TRY IT:
Each line below that contains "Juni" counts once; report the total and nothing more.

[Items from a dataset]
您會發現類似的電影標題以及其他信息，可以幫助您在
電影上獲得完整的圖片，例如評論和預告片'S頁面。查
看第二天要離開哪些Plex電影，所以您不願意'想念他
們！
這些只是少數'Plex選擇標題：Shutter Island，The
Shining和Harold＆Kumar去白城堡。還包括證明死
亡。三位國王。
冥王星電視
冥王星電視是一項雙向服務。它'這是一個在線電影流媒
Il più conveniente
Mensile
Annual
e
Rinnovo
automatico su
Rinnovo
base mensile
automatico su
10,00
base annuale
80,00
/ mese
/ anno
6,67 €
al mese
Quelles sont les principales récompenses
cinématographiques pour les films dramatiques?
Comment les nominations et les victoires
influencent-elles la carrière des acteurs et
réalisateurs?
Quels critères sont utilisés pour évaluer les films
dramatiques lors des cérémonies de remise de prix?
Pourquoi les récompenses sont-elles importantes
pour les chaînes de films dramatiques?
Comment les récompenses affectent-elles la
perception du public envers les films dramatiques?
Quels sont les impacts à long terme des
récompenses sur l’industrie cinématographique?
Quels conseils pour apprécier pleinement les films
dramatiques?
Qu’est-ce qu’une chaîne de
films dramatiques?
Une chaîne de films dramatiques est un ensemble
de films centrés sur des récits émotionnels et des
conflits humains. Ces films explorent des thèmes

--

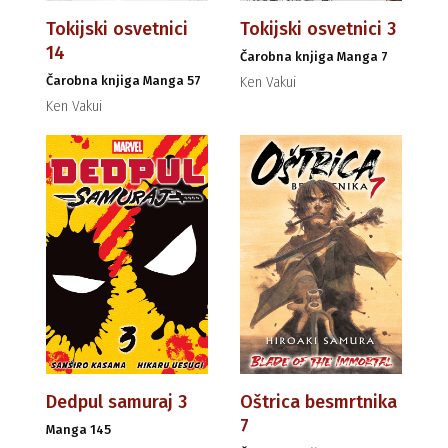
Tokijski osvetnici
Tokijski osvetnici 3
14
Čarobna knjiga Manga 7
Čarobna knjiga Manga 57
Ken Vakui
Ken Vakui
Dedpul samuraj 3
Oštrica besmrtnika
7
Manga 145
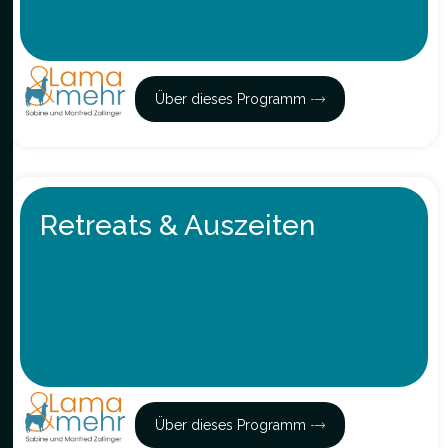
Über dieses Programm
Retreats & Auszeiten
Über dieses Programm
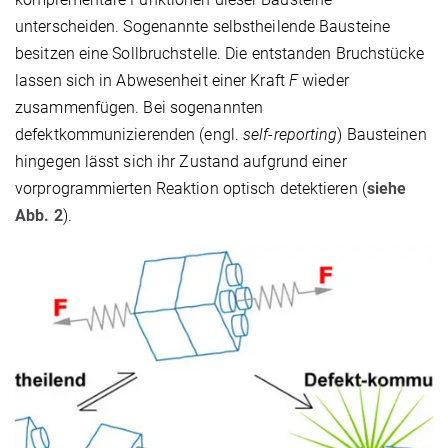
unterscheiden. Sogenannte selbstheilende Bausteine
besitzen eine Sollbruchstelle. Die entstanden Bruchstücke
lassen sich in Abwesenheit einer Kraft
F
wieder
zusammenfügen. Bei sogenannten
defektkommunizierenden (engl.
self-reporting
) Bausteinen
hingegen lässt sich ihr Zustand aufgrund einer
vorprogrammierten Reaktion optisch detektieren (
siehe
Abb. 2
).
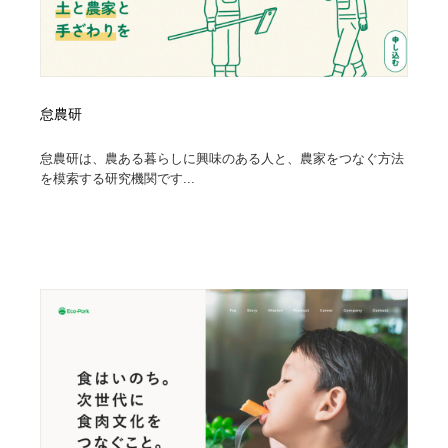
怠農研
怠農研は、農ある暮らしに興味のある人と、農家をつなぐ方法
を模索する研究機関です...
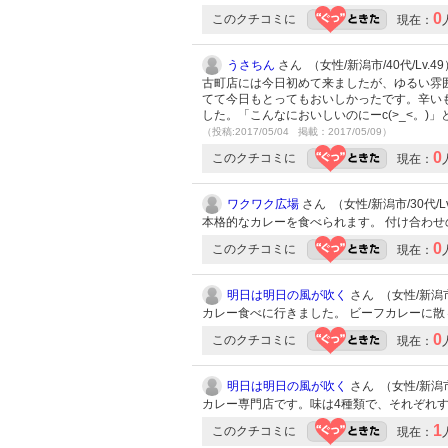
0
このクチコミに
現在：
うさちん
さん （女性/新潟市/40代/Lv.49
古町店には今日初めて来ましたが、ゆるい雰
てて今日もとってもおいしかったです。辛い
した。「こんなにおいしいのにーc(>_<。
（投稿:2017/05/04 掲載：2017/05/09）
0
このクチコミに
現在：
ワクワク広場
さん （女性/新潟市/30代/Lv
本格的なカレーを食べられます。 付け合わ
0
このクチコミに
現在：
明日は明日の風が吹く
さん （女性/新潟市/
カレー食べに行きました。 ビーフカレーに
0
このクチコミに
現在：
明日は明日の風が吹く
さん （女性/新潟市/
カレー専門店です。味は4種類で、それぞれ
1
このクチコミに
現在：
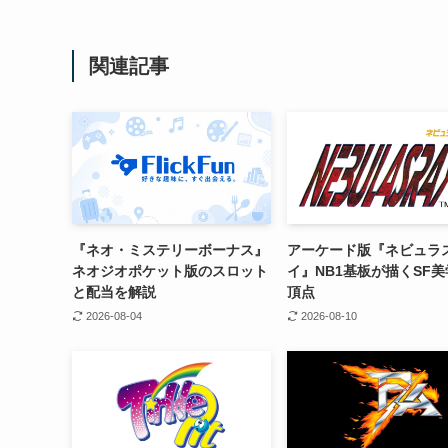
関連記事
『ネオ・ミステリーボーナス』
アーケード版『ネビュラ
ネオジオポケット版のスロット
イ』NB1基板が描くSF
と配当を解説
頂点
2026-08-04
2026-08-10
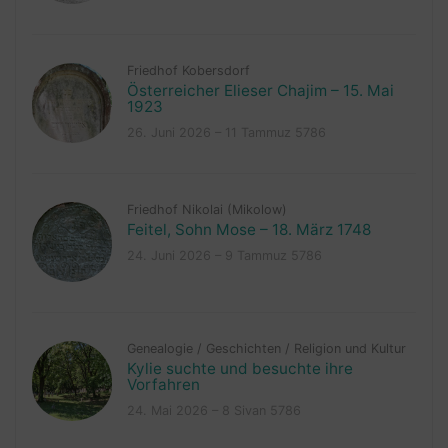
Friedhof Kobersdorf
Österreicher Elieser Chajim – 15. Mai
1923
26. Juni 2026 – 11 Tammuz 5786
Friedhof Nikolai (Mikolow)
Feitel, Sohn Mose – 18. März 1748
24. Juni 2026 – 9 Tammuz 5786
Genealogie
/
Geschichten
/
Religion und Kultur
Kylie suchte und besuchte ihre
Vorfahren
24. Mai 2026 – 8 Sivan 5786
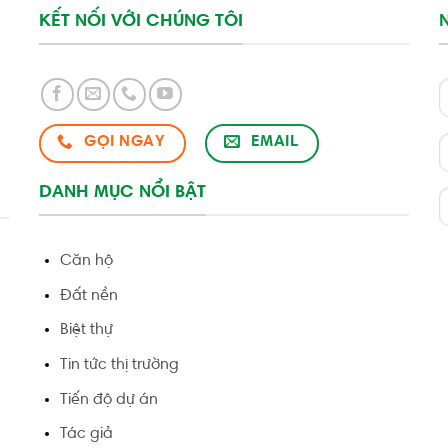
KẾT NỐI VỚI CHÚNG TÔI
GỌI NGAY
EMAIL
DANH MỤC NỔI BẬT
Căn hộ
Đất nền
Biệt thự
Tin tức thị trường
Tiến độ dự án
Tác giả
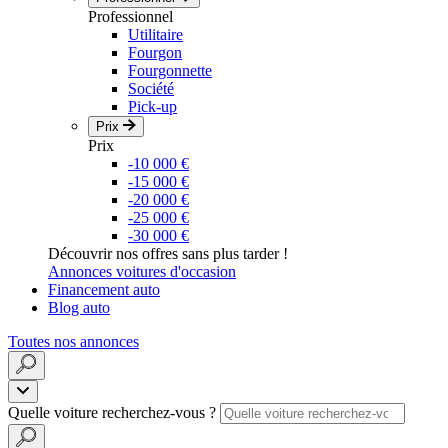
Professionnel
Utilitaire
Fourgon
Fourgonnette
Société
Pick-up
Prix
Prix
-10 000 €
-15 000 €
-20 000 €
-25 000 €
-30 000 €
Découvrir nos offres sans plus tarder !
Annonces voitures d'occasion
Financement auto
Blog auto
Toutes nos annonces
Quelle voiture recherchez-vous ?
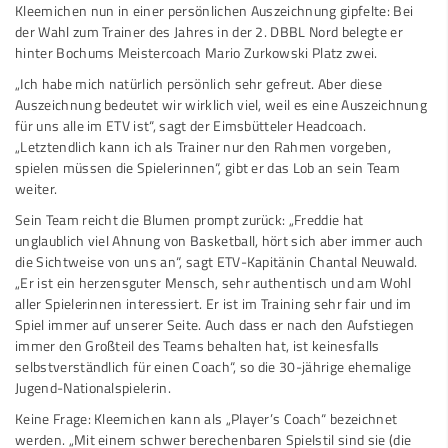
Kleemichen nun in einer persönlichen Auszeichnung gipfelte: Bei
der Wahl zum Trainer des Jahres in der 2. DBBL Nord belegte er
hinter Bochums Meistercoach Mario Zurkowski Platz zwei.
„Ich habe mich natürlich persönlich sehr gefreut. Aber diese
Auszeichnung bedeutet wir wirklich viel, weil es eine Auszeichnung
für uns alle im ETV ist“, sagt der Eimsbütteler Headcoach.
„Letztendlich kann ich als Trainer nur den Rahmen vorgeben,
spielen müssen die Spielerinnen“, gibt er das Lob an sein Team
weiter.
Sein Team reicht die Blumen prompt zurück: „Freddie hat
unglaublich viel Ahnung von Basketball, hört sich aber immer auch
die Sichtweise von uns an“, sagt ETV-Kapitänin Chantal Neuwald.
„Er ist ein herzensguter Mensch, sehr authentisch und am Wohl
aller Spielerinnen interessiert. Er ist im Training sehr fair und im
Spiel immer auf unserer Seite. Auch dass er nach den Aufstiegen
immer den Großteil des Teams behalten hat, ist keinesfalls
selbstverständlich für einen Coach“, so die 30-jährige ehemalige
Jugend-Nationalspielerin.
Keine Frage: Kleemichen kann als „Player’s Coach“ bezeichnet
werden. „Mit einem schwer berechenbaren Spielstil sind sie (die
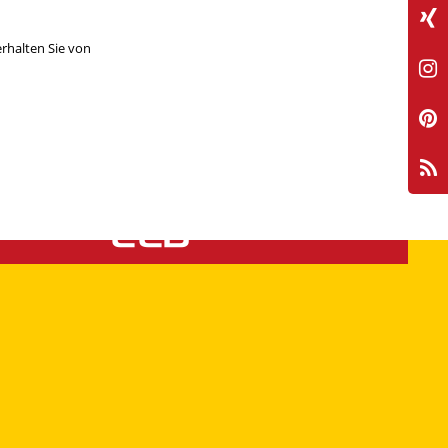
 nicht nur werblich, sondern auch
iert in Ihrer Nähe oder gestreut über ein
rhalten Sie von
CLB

ANSWER TO THE PROBLEM:
2